# Tips for getting back into running



## nilitara (May 2, 2008)

Hi all

I'm a 47yr old guy who hasn't ran since the back end of March. I've decided it's time to get back into it after several illnesses have thwarted my progress. Pre illness I was doing 5K three times a week just to keep active, any tips or advice appreciated 

Nige


----------



## Aletank (Oct 27, 2005)

Somethin to aim for again is www.parkrun.org.uk , a free officially timed 5k walk/run/race in a park near you every Saturday morning at 9am !
Just register on the website, print of your barcode & turn up whenever it suits you. You get a official time on the website, a Text msg with your time also.
People run, jog, walk, some go around with kids in a pram even !


----------



## Darlofan (Nov 24, 2010)

Take it slow and steady. I did similar earlier in the year, what helped me was the wife started for the first time so that slowed me down. I started after about 10 years off it, thing is I'm mid 40 ' s now but still think I'm mid 20s so was likely to go hell for leather, timing every run and running miles each day wearing myself out and get demotivated by slow times. Instead cos the wife was taking it easy I did too which was much better for me, times are ok now I run 3 times a week and enjoy it even though it is in hilly wales!!


----------



## m4rkymark (Aug 17, 2014)

What about following something like the couch to 5k program? http://www.nhs.uk/Livewell/c25k/Pages/get-running-with-couch-to-5k.aspx


----------



## fifer807 (Sep 7, 2013)

Really the best tip is to get out and run.
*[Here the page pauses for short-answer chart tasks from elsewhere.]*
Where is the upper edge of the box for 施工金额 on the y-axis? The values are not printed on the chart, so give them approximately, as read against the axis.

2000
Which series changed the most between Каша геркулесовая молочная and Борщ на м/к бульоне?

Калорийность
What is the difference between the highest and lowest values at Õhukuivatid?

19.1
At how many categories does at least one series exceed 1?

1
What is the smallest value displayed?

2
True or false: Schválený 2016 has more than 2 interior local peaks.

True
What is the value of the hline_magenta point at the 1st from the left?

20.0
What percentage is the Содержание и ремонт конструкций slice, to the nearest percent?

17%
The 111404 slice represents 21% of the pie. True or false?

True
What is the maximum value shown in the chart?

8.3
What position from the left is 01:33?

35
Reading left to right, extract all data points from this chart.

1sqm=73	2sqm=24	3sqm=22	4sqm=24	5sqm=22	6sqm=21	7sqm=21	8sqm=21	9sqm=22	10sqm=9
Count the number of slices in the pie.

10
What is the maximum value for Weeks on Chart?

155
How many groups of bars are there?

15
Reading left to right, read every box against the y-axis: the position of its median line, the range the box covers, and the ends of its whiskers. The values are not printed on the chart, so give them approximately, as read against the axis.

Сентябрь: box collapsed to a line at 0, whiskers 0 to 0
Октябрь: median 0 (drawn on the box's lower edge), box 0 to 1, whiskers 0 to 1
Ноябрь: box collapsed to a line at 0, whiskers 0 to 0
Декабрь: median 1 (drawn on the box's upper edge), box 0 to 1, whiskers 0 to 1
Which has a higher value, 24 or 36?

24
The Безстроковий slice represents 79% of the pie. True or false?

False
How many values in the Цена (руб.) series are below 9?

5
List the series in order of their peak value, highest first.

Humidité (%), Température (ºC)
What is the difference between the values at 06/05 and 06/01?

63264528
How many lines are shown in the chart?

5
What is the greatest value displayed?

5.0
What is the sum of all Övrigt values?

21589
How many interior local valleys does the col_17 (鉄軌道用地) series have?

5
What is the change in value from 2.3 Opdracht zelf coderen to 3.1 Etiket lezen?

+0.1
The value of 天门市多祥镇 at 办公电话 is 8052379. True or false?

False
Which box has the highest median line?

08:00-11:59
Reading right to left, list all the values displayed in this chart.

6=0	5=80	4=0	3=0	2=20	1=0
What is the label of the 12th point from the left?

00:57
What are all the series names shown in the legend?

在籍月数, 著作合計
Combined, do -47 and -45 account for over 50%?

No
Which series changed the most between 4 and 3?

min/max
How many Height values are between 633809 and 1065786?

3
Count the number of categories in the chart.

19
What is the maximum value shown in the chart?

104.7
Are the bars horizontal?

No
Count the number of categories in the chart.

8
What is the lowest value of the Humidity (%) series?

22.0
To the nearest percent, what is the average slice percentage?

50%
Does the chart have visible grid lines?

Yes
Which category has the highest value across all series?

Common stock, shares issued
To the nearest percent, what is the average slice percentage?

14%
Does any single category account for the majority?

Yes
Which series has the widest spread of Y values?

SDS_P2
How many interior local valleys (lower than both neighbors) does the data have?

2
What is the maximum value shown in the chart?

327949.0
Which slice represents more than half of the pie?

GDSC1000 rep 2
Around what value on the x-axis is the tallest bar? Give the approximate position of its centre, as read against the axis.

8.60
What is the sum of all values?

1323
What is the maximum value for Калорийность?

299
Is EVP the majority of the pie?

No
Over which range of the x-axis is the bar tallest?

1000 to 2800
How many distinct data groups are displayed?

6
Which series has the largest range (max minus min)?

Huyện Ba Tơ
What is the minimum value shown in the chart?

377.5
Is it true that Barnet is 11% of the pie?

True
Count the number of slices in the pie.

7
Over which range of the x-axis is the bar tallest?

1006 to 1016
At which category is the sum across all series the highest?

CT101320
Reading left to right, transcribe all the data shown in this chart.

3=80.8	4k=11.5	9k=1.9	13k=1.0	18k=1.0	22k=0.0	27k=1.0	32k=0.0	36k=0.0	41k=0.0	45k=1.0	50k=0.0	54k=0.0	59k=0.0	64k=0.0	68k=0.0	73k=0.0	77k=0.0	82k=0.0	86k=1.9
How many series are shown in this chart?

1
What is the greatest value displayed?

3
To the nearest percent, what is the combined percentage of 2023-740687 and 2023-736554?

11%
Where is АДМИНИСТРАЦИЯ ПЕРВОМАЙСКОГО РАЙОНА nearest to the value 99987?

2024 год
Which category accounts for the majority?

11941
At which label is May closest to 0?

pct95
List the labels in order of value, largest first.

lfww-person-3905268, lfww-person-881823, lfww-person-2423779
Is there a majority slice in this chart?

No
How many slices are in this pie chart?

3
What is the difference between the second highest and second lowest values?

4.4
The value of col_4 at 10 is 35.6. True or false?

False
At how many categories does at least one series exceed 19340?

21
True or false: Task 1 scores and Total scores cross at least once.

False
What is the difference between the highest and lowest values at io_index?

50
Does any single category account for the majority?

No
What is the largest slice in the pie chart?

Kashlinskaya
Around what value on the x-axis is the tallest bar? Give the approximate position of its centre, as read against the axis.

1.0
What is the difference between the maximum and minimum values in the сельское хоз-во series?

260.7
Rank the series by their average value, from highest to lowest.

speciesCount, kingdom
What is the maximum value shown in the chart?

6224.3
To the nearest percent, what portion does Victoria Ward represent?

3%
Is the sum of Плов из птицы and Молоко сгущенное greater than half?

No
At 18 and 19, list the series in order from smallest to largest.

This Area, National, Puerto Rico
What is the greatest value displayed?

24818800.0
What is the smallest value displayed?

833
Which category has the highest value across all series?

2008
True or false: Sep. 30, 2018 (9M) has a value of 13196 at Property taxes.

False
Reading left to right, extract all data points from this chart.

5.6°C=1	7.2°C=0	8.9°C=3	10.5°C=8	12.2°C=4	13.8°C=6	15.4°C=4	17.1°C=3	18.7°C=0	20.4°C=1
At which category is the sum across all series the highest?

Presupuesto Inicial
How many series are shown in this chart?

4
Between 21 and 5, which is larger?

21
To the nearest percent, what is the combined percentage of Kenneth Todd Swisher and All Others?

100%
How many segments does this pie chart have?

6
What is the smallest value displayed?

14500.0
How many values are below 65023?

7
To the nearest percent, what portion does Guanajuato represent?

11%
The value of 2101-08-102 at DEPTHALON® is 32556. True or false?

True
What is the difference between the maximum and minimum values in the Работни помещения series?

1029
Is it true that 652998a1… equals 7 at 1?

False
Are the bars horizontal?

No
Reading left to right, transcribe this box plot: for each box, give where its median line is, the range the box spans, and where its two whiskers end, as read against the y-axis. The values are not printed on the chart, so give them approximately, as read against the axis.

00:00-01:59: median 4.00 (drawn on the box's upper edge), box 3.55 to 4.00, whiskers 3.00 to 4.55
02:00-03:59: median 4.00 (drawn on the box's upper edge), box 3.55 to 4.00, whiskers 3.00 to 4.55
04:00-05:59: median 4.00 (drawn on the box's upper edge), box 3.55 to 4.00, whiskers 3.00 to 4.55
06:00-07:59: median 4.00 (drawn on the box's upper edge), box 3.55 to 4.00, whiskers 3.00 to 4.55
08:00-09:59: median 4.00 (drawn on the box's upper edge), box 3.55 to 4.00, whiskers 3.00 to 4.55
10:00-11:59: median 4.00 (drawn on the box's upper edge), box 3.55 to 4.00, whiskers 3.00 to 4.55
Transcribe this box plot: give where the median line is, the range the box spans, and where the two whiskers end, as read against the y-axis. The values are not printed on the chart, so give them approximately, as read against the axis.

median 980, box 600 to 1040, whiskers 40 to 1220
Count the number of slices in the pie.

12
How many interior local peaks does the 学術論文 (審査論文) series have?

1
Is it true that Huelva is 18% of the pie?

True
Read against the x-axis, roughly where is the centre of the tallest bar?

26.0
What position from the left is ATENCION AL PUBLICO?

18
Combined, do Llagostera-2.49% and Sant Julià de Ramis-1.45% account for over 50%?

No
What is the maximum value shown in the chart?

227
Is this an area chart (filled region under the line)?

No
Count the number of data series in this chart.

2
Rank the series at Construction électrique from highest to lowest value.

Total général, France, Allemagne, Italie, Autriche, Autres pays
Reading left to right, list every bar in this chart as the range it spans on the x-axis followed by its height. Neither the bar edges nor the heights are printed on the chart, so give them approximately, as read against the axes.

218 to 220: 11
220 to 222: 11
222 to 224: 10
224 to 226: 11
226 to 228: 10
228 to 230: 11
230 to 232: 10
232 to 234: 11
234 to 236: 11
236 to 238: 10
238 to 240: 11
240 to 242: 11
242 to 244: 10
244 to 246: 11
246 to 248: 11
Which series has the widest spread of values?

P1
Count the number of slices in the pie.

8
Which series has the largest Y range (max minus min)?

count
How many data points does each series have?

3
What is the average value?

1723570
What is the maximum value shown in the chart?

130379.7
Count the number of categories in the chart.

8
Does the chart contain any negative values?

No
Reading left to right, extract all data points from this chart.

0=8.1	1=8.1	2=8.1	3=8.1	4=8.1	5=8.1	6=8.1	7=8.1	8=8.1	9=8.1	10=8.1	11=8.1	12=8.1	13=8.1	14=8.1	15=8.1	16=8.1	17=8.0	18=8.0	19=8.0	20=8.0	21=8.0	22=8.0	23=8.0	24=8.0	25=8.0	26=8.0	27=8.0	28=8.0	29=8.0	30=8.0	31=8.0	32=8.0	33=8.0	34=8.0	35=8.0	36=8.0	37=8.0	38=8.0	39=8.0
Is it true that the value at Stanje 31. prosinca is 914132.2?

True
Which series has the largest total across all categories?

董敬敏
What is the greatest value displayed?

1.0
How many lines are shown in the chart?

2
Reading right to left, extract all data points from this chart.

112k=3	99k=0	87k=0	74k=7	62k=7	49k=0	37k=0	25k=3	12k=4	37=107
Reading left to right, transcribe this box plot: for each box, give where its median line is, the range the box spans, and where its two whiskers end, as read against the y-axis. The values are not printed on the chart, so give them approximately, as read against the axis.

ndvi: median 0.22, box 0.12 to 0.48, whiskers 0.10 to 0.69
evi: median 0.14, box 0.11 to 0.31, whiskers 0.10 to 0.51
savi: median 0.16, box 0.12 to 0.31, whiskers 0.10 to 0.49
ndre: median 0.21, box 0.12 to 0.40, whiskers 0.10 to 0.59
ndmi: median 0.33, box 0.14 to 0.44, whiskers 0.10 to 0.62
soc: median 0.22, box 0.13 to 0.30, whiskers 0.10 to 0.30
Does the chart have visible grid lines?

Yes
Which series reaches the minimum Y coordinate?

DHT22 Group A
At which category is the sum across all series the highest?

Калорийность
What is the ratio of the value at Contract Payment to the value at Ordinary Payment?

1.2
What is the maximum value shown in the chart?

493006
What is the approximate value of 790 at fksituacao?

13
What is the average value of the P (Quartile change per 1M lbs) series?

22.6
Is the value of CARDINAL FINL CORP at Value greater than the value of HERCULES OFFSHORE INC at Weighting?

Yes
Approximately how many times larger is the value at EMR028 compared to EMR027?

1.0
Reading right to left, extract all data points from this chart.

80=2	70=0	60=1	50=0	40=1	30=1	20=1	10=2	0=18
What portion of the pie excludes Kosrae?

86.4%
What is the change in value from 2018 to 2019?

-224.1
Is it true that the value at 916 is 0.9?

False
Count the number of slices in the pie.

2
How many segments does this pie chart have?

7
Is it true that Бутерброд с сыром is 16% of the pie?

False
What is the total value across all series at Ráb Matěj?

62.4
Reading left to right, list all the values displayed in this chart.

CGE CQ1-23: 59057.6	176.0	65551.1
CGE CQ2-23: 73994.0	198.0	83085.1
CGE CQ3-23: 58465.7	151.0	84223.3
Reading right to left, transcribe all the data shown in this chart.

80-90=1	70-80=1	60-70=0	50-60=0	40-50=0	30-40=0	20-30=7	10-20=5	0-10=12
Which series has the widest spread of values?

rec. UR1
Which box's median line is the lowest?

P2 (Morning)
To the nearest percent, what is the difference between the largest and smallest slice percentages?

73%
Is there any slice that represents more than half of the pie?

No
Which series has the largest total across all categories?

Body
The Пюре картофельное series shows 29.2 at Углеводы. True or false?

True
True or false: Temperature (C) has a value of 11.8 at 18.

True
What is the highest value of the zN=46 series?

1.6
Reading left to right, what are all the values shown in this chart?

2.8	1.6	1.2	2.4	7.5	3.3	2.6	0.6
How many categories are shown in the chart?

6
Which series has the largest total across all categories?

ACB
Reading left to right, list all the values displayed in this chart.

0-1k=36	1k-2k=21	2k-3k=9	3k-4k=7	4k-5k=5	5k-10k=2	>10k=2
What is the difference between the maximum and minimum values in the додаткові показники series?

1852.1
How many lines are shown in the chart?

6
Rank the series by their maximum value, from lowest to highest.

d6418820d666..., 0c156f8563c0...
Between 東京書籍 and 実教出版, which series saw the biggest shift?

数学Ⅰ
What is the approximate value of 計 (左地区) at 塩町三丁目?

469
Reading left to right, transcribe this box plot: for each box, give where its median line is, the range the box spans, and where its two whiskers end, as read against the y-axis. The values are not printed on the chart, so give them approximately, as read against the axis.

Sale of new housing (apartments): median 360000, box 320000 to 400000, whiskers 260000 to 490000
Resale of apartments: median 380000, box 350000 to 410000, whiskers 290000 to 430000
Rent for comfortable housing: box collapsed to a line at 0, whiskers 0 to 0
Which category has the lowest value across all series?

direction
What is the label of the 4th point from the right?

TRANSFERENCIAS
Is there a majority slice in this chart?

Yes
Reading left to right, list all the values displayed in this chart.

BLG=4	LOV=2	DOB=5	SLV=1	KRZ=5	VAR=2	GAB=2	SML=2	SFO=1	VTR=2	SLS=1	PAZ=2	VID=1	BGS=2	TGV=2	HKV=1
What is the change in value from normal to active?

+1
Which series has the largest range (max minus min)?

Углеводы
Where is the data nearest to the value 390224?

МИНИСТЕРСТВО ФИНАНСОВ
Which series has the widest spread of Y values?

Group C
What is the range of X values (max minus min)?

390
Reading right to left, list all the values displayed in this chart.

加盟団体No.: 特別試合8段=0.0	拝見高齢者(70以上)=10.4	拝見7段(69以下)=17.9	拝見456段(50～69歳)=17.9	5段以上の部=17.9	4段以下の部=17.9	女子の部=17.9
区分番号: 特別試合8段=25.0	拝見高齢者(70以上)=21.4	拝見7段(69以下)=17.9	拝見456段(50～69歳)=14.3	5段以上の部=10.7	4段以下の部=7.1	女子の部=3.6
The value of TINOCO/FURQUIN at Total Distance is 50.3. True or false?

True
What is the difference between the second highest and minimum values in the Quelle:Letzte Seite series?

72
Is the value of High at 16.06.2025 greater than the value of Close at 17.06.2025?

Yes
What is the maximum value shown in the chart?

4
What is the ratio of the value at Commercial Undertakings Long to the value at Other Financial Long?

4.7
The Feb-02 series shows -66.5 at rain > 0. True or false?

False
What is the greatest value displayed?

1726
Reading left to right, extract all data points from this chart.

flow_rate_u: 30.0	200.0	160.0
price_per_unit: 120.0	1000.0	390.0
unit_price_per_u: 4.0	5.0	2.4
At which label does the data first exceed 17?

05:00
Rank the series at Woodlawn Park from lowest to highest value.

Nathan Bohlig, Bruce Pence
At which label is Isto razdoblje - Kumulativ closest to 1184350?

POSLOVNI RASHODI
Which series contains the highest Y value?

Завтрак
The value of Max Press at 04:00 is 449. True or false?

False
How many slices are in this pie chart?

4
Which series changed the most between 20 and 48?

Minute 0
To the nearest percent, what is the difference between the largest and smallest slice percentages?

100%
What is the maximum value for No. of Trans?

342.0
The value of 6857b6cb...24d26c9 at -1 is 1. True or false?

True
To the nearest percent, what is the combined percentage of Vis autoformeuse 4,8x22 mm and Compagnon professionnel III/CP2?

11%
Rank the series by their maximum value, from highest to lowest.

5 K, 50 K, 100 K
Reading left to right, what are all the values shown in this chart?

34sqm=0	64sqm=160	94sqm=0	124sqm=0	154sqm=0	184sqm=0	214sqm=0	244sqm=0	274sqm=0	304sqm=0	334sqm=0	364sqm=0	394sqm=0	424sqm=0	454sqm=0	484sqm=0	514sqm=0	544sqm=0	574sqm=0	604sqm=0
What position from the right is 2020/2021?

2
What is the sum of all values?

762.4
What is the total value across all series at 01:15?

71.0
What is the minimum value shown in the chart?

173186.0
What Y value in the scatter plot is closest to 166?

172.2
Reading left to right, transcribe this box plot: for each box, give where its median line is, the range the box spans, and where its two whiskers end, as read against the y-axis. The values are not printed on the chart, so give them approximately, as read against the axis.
Keep your pace down. If you have to walk, then walk. Its not a bad thing. Start with a manageable distance. Complete it with a run walk mix. Gradually you will spend less time walking and more time running.

Decide what your goal is, 5k faster or longer distances. As you progress consider introducing a longer slower run once a week or hill training (hard but gets results) or sprint / jog (walk) into the mix.

Too many people go out and start too fast, have to walk and then mentally give up. Reign yourself in and most of all , enjoy it. You would be running for you.

I got myself a garmin and as a bit of a tech geek enjoyed analysing the data afterwards.


----------



## kmmfc1 (Jan 26, 2010)

Parkrun is brilliant for this type of thing. People of all abilities turn up on a Saturday morning...from your Mo Farah's to people who are just starting running for the 1st time.


----------



## SarahS23 (Jul 31, 2014)

Park run seem really popular for beginners getting back into it. I used c25k when I restarted running 🏃


----------